INSTRUÇÕES DA TAREFA: Transcreva todas as expressões que figuram entre aspas no excerto sobre a obra de Alexandre Herculano, apresentado mais abaixo.

EXCERTO:
Uma reflexão atemporal sobre a fé e a condição humana, que ressoa com a profundidade de um clássico. - Crítica Literária Portuguesa
"A Cruz Mutilada" é uma profunda meditação poética de Alexandre Herculano que transcende a mera descrição para se tornar um hino à fé e um lamento pela ingratidão humana. A obra se desenrola a partir da visão de uma cruz danificada em um cenário agreste, que serve como gatilho para uma reflexão intensa sobre o simbolismo cristão e seu papel na história e na sociedade.
Herculano explora a dualidade da cruz: amada e reverenciada em templos e rituais, mas profanada e esquecida em sua forma mais vulnerável. O narrador questiona a identidade do agressor – seria o cético ou o próprio povo a quem a cruz ofereceu consolo e liberdade? A obra é um poderoso questionamento sobre a memória coletiva e a forma como os valores fundamentais são tratados ao longo do tempo.
Com uma linguagem rica e evocativa, o autor tece uma crítica social e espiritual, lamentando a forma como a humanidade retribui com "injúria e desprezo" o símbolo que trouxe "liberdade e progresso". É uma obra que convida à introspecção sobre a persistência da fé e a fragilidade da moralidade em face da indiferença e da violência.

SECÇÃO DE DADOS:
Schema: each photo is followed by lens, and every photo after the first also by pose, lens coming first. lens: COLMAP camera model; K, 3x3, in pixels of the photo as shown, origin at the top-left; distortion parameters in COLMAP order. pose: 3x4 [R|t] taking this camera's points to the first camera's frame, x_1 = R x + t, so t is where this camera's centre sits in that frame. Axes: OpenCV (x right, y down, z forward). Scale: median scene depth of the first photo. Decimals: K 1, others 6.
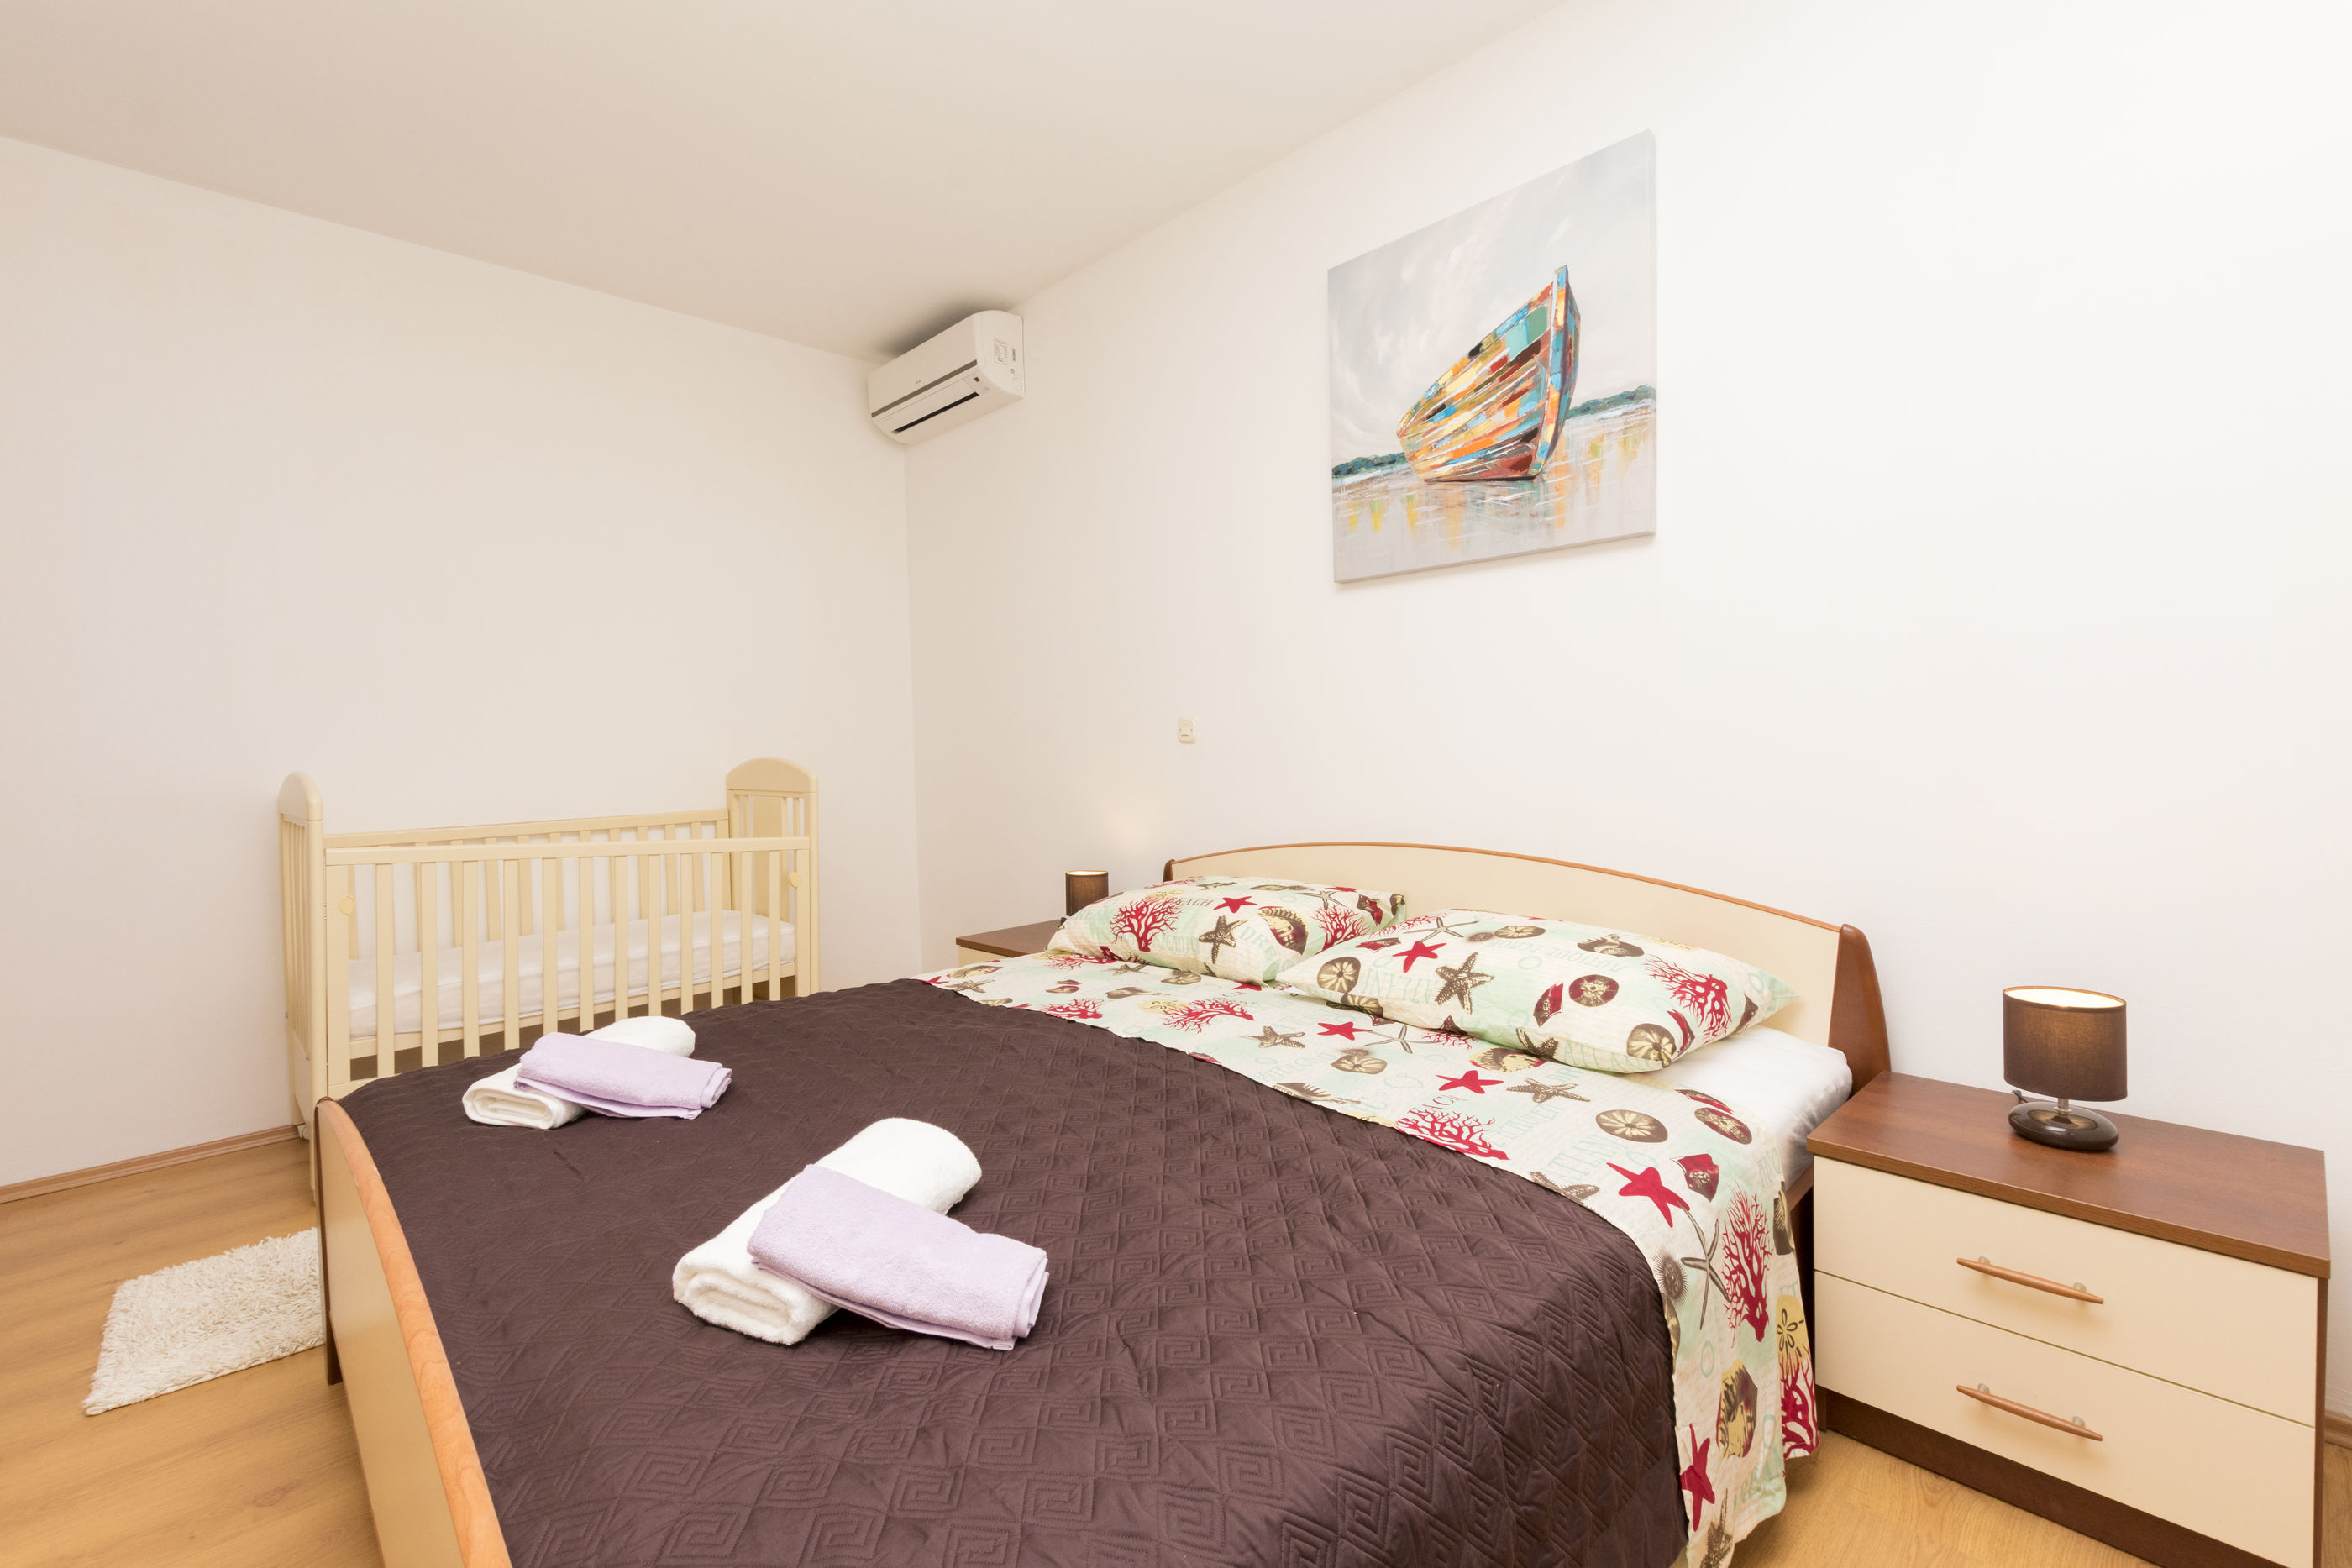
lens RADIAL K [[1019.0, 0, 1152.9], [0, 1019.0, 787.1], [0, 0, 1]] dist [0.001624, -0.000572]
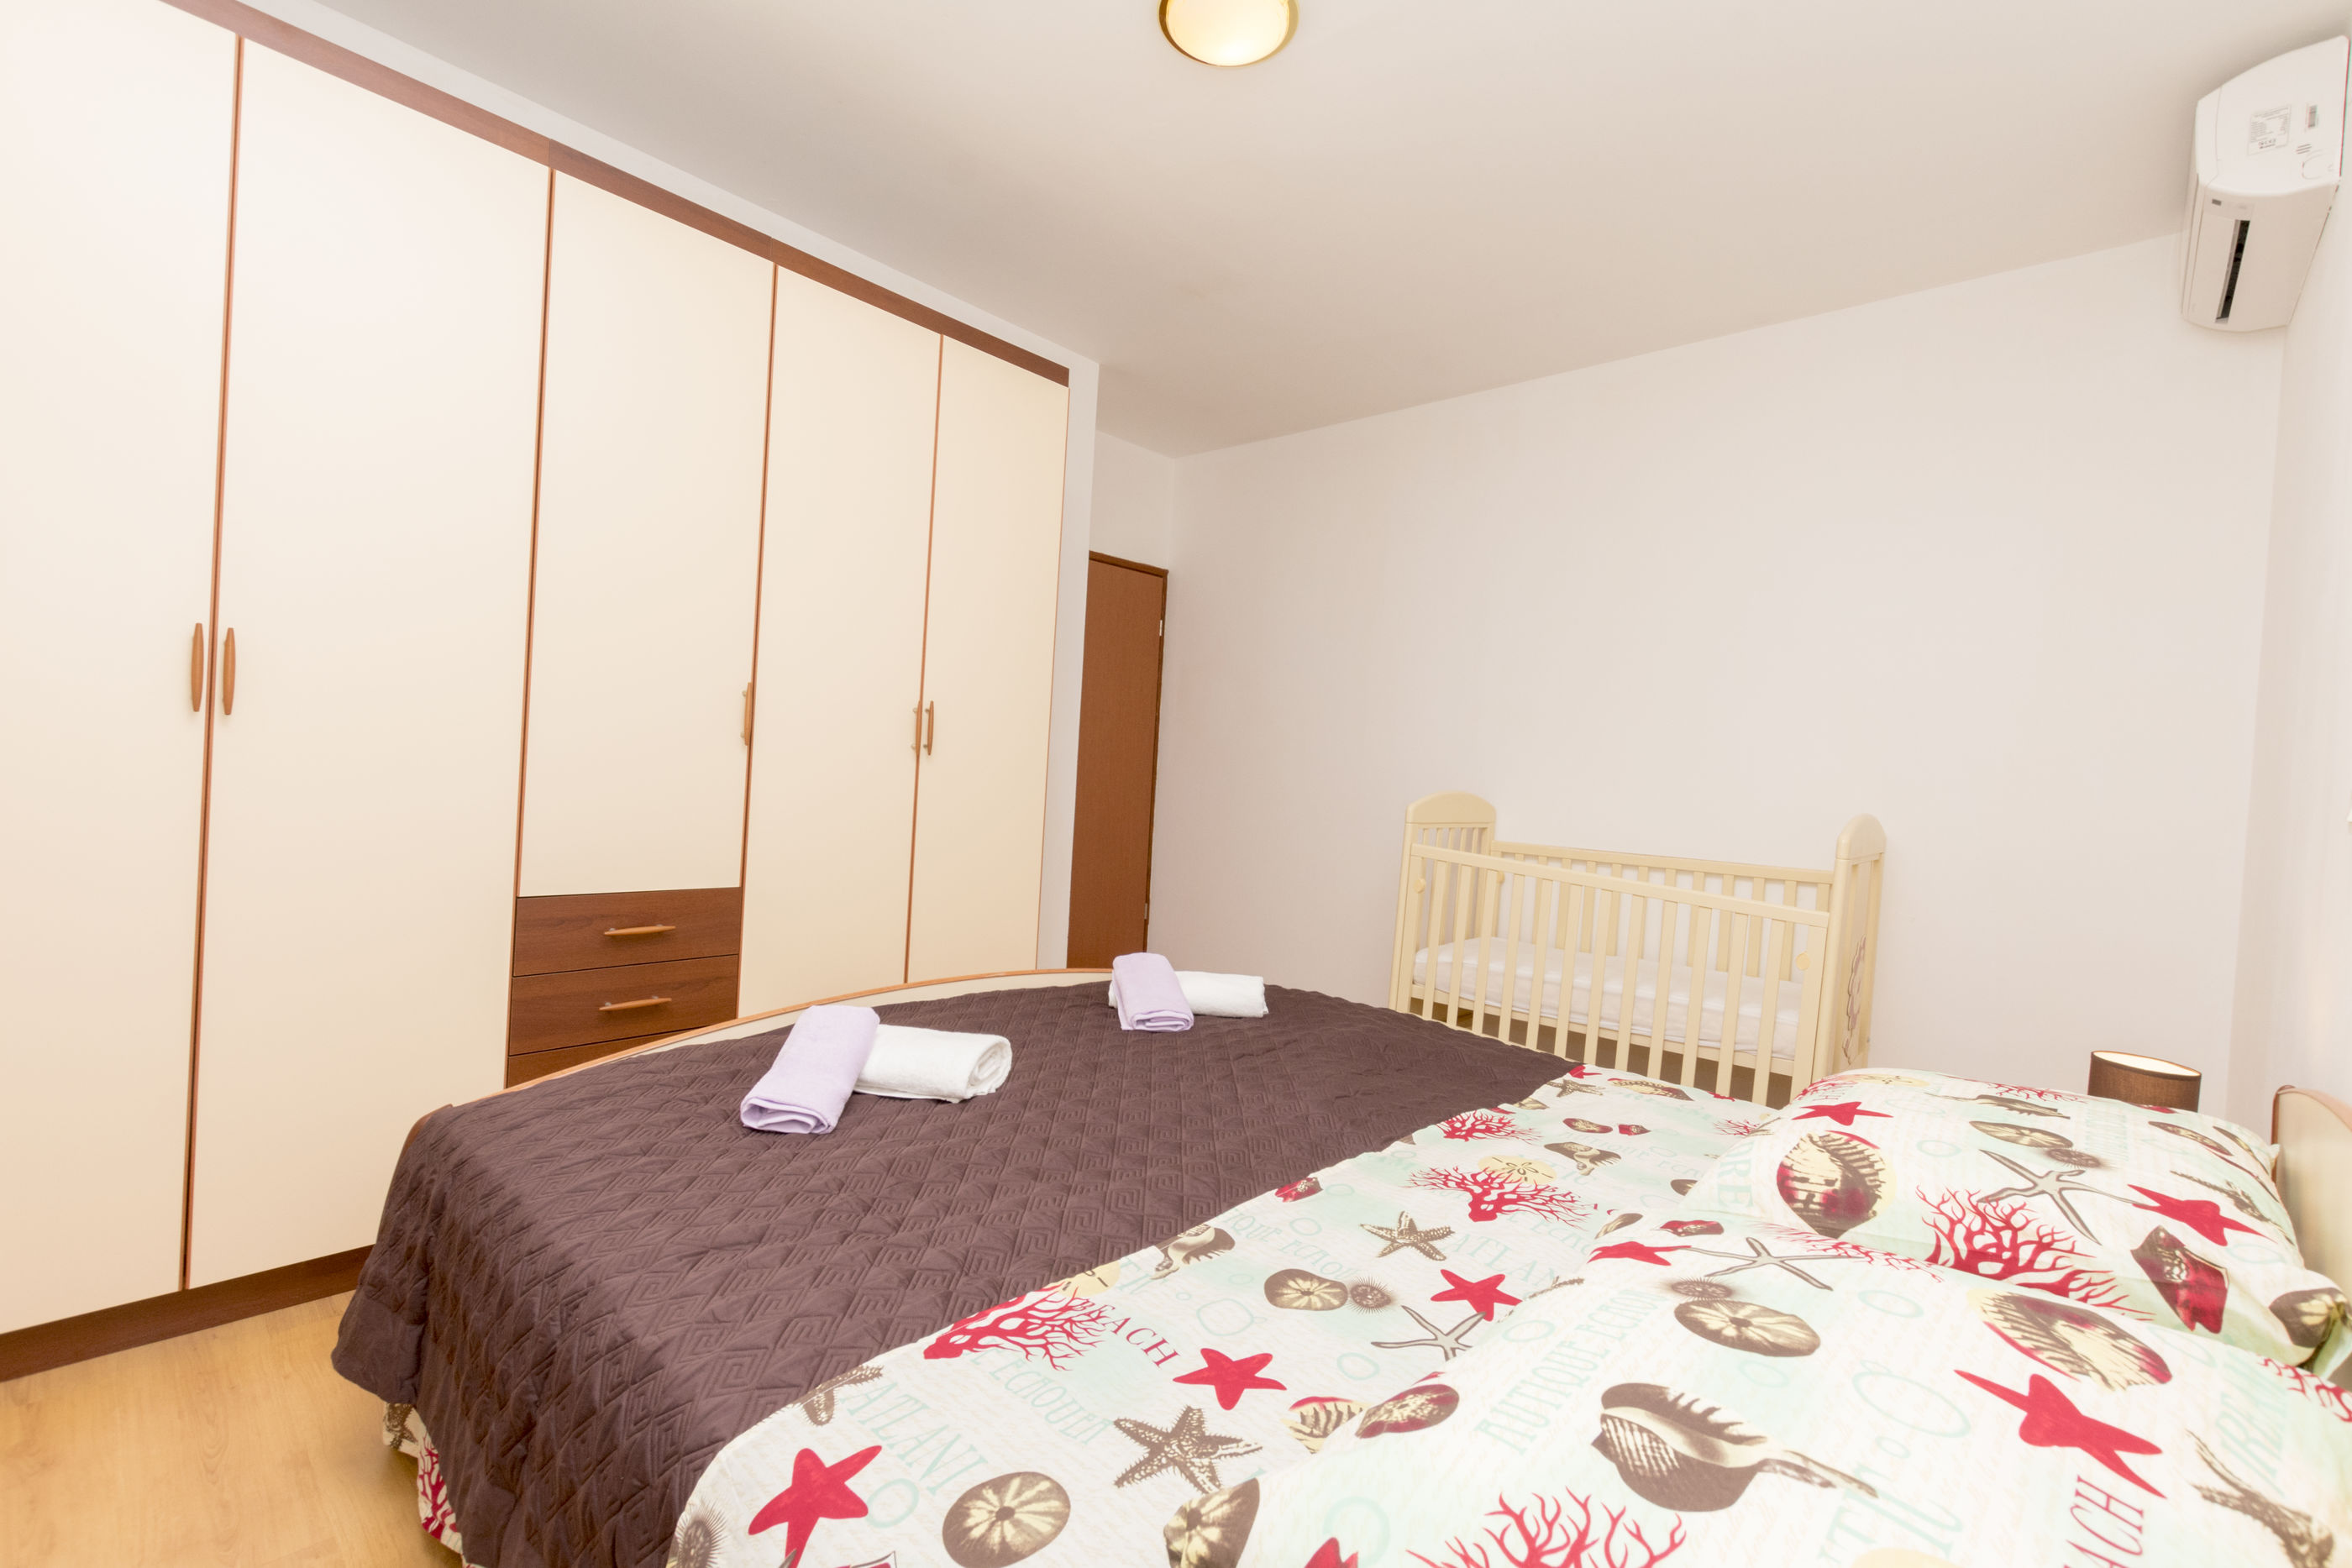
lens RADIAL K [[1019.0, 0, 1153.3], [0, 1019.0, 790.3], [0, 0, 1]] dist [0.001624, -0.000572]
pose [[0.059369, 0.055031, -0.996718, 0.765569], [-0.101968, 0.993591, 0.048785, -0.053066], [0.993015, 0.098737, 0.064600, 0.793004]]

RESOLUÇÃO DO EXERCÍCIO:
- A Cruz Mutilada
- injúria e desprezo
- liberdade e progresso